Across Europe, there has been growing interest in the sector and today there are five million users and two million vehicles in circulation, industry figures show. In Germany, Europe’s main market, more than 10,000 new motorhomes were registered in May, an increase of 32 percent year-on-year, while France added 3,529 new registrations — up nearly 2 percent.

And in Spain, a much smaller market but where interest is growing rapidly, there were 1,208 new vehicles registered in June — up 20 percent on last year, ASEICAR figures show.

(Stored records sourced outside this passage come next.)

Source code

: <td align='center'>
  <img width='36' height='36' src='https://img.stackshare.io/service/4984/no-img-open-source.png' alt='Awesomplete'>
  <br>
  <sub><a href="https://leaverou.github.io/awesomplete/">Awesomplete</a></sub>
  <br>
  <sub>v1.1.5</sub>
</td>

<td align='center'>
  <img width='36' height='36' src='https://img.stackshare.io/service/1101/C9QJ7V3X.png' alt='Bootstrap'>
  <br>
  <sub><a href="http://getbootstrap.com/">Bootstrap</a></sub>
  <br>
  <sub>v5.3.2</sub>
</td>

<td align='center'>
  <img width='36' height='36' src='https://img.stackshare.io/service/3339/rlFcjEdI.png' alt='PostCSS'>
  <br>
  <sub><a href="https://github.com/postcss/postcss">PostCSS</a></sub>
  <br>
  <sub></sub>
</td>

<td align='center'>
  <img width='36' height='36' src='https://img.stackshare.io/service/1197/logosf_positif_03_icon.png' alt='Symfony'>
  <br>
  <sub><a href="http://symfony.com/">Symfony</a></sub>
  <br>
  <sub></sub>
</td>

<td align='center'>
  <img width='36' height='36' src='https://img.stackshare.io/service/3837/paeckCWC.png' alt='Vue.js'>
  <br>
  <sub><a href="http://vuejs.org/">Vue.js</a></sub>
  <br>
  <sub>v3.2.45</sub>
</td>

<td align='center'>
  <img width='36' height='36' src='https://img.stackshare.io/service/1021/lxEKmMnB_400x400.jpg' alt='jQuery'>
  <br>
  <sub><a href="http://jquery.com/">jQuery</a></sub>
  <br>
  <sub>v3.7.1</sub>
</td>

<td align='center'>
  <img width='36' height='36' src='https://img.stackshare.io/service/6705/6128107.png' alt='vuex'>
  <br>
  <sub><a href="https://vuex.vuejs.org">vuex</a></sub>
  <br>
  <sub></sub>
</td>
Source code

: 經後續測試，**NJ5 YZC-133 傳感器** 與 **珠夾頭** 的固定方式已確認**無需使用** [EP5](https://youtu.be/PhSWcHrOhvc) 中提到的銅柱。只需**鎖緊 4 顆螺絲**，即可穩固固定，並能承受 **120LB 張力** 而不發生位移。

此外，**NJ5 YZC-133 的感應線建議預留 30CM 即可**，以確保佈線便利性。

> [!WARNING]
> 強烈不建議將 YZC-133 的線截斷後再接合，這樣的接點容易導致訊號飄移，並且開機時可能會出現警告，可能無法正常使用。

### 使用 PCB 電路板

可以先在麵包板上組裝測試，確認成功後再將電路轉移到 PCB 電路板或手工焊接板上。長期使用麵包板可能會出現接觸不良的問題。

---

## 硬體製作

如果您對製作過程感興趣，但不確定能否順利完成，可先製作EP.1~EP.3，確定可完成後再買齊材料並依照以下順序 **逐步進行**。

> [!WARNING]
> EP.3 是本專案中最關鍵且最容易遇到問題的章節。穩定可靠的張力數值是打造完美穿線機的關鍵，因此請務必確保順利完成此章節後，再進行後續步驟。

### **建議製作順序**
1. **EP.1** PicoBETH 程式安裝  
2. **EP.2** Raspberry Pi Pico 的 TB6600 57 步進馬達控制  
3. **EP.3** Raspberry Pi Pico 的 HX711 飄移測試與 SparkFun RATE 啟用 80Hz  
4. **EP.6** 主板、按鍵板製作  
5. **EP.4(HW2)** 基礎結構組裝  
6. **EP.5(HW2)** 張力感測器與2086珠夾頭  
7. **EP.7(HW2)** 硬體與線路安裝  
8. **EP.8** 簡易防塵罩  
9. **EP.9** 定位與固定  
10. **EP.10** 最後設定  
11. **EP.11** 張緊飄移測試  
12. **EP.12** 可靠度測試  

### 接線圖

There has also been a jump in demand in the rental market.

Yescapa, a peer-to-peer rental platform, registered more than 32,500 bookings across Europe in June, with requests for July and August 60 percent higher than in the same period last year.

Of that number, just under a third — or 9,435 — were in Spain.Despite the reopening of Europe’s borders on June 15, most people are reluctant to go abroad, Yescapa co-founder Benoit Panel said.

“Since COVID, there have been almost no cross-booking rentals,” he said, referring to travelers booking outside their country of origin, who usually constitute 20 percent of reservations.

First-time renter Jose Pascal Guiral, who runs a ceramics export business and always holidays abroad, took a motorhome as soon as lockdown ended, spending a week touring scenic mountain passes in the Spanish Pyrenees.

“It’s so much nicer than going in a plane or a hotel, it gives you a real sense of freedom. You go for a week and you feel like you’ve been on holiday for a month,” he said.

Julio Barrenengoa Gomez, director of Caravanas Holidays, said that the crisis has increased interest in national tourism.

“People tend to want a motorhome to travel around Europe but this year, they’re looking to stay here in Spain. With all our desire to visit Europe, it seems like we’ve forgotten just how beautiful Spain is. This year is going to boost national tourism.”

Others believe the health crisis will accelerate a shift away from the mass tourism of resorts, cruises and package holidays.

“This pandemic will change people’s habits because they’ll be less likely to stay in crowded places,” said Fernando Ortiz, director of established Spanish motorhome brand Benimar.

“Not necessarily because of the risk — they will find a vaccine — but because people like being able to change their plans from moment to moment while traveling,” he said. “And that is likely to last.”